We didn’t mind. Bing had a way of making even gentle secularization feel warm and cozy, like being wrapped in a blanket of melodic nostalgia.

In the 80s, Amy Grant arrived like a soft-focus Christmas miracle. A Christmas Album (1983) mixed hymns with the instantly beloved Tennessee Christmas and made us believe we might get a revival in the music aisle. But by Home for Christmas (1992), the sound had shifted into lush pop production. Breath of Heaven was gorgeous—transcendent even—but clearly belonged in the “sacred adjacent” category. Amy didn’t create commercial Christmas music; she just read the room, smiled graciously, and harmonized her way into our hearts.

We were the ones who bought the CDs, the remastered CDs, and the Target-exclusive bonus tracks. Amy cashed the royalties.

There was once a time when Christmas movies taught us something: It’s a Wonderful Life showed us the value of sacrifice and community. A Charlie Brown Christmas quoted actual Scripture on network television. And then the 80s showed up.

Christmas Vacation introduced us to squirrels, electrocution, and the endurance limits of incandescent bulbs. Home Alone made child endangerment slapstick. The Santa Clause taught us that becoming Santa is basically a corporate onboarding experience.

Then Hallmark arrived and industrialized the genre: snow, small towns, bakery owners, career women reconsidering life choices, Christmas tree farms that apparently never struggle financially. It’s all charming and vaguely comforting in the same way powdered hot chocolate is warm, predictable, and suspiciously consistent.

Is there still Hope for Christmas? Absolutely. But it won’t come from Hollywood’s writing rooms, Spotify’s algorithms, or the seasonal aisle at Target. It starts with small, stubborn, sacred choices: Light the Advent candles before you light up your credit card. Read the nativity story before you read your shipping updates. Sing a hymn before surrendering to Mariah’s seasonal omnipresence. Watch Charlie Brown remind you that Linus still drops truth bombs from Luke 2. And, above all, give presence, not just presents.

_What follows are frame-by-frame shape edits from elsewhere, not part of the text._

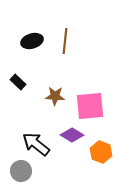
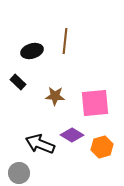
black ellipse: moved 10 px down
pink square: moved 5 px right, 3 px up
black arrow: moved 4 px right; rotated 16 degrees counterclockwise
orange hexagon: moved 1 px right, 5 px up; rotated 25 degrees clockwise
gray circle: moved 2 px left, 2 px down
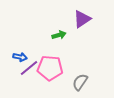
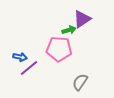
green arrow: moved 10 px right, 5 px up
pink pentagon: moved 9 px right, 19 px up
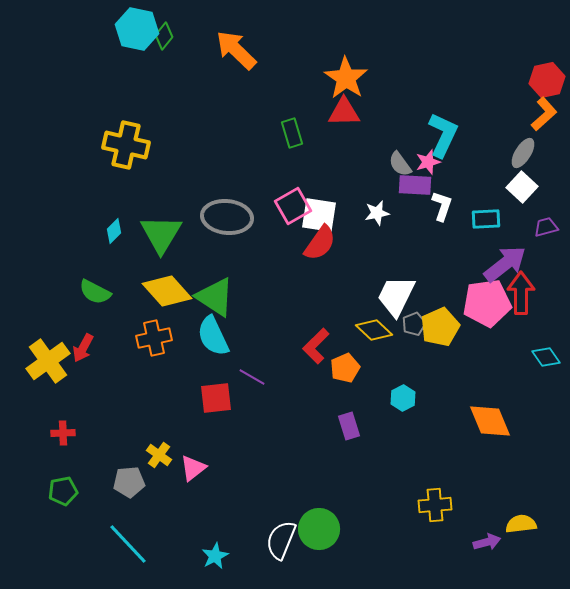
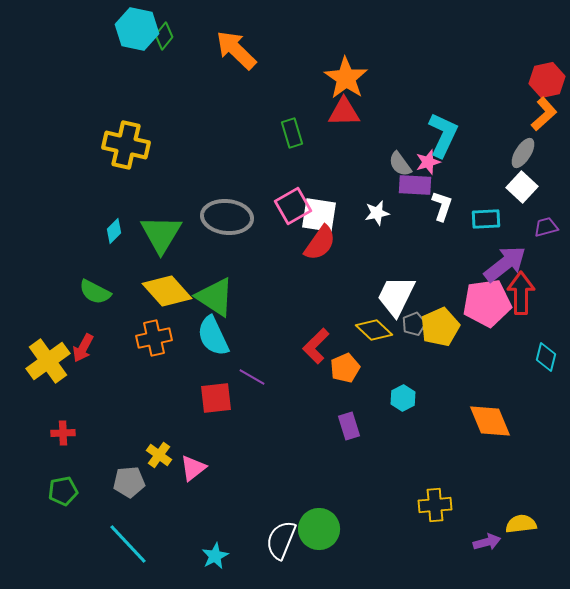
cyan diamond at (546, 357): rotated 48 degrees clockwise
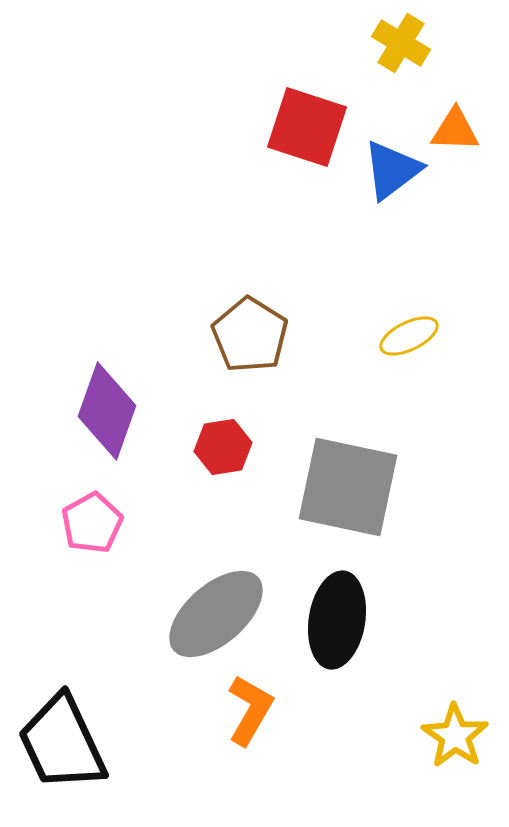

Christmas has always been about God slipping quietly into the world, unnoticed by most, welcomed by few, but changing everything. The miracle remains intact. We need to turn down the noise long enough to hear it again.

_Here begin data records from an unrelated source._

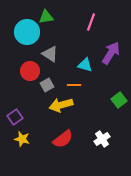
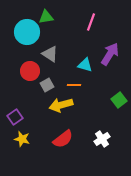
purple arrow: moved 1 px left, 1 px down
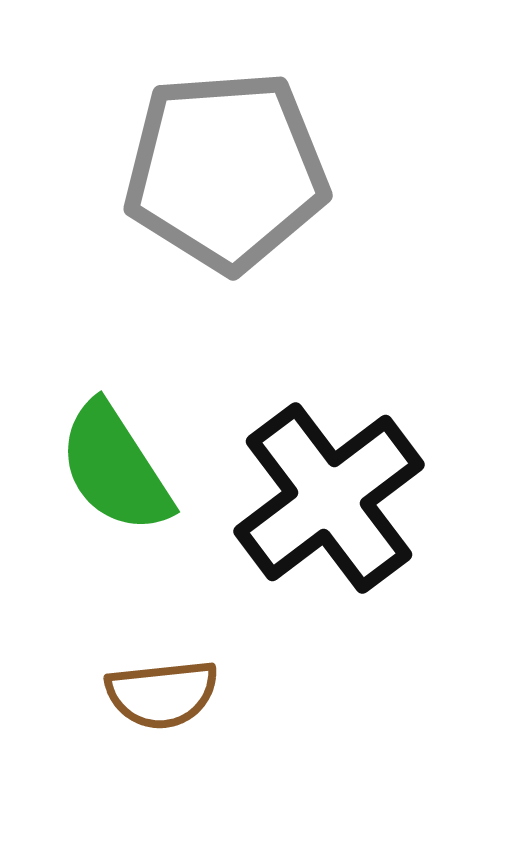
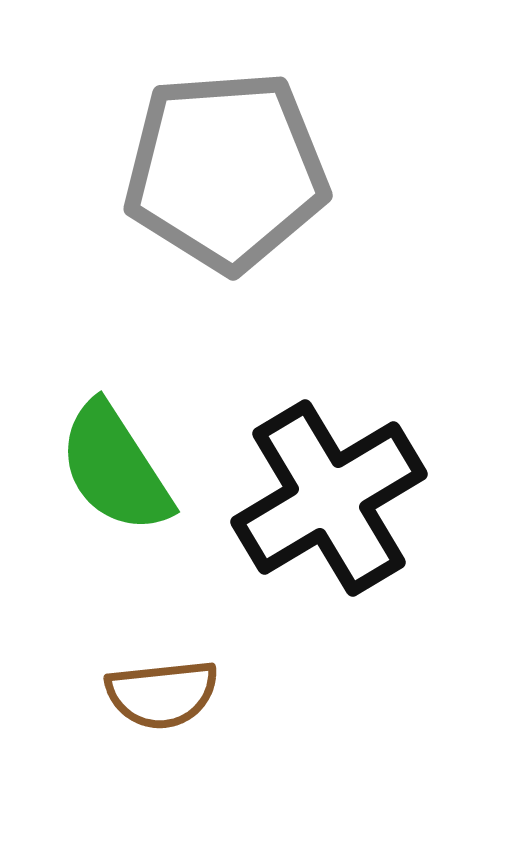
black cross: rotated 6 degrees clockwise
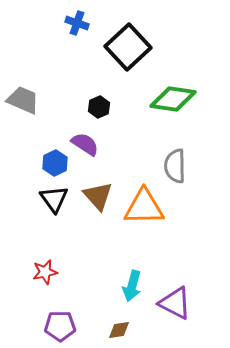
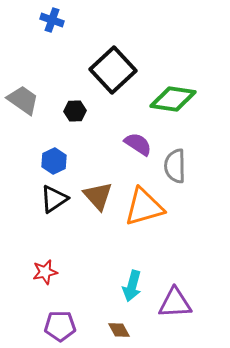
blue cross: moved 25 px left, 3 px up
black square: moved 15 px left, 23 px down
gray trapezoid: rotated 12 degrees clockwise
black hexagon: moved 24 px left, 4 px down; rotated 20 degrees clockwise
purple semicircle: moved 53 px right
blue hexagon: moved 1 px left, 2 px up
black triangle: rotated 32 degrees clockwise
orange triangle: rotated 15 degrees counterclockwise
purple triangle: rotated 30 degrees counterclockwise
brown diamond: rotated 70 degrees clockwise
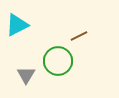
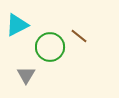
brown line: rotated 66 degrees clockwise
green circle: moved 8 px left, 14 px up
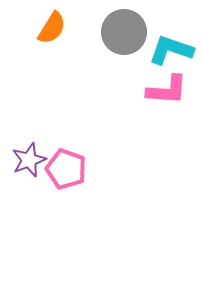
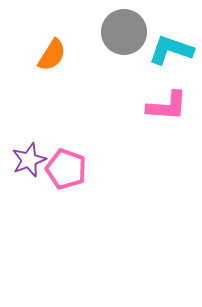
orange semicircle: moved 27 px down
pink L-shape: moved 16 px down
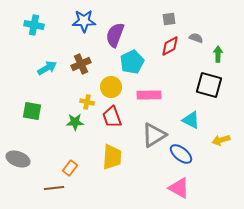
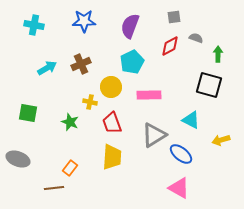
gray square: moved 5 px right, 2 px up
purple semicircle: moved 15 px right, 9 px up
yellow cross: moved 3 px right
green square: moved 4 px left, 2 px down
red trapezoid: moved 6 px down
green star: moved 5 px left; rotated 24 degrees clockwise
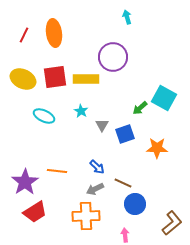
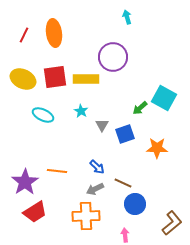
cyan ellipse: moved 1 px left, 1 px up
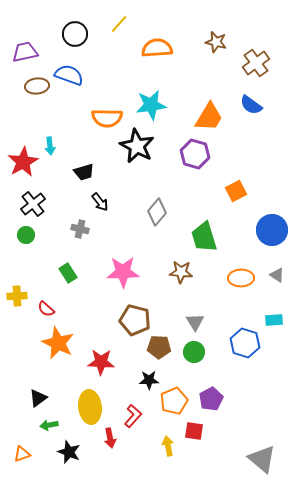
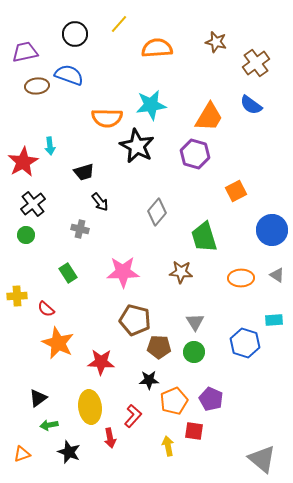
purple pentagon at (211, 399): rotated 20 degrees counterclockwise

Here’s a cozy, Christ-Centered Christmas playlist to refocus us:

Hymns

  • O Come, O Come Emmanuel
  • Silent Night
  • Hark! The Herald Angels Sing
  • O Holy Night
  • Joy to the World

Films

  • The Nativity Story (2006)
  • It’s a Wonderful Life (1946)
  • A Charlie Brown Christmas (1965)
  • The Star (2017)
  • The Chosen: The Messengers (2021)

In the end, maybe Christmas isn’t something we lose so much as something we forget to notice. It waits for us in the margins (like those on my Baptist preacher father’s dog-eared Bible pages), between the errands, after the noise, beneath the glitter we keep insisting on adding. It’s there in the candlelight flickering on tired faces, in a child’s off-key carol, in the hush that settles over the world on Christmas Eve when, for a moment, we all seem to remember what matters. And if we pause long enough, we might find that Christmas hasn’t slipped away at all. It’s still right here, calling us back to the creche, to a promise, to a love big enough to become small for our sake. And that, more than anything we can wrap, buy, or bake, is the gift worth rediscovering every year.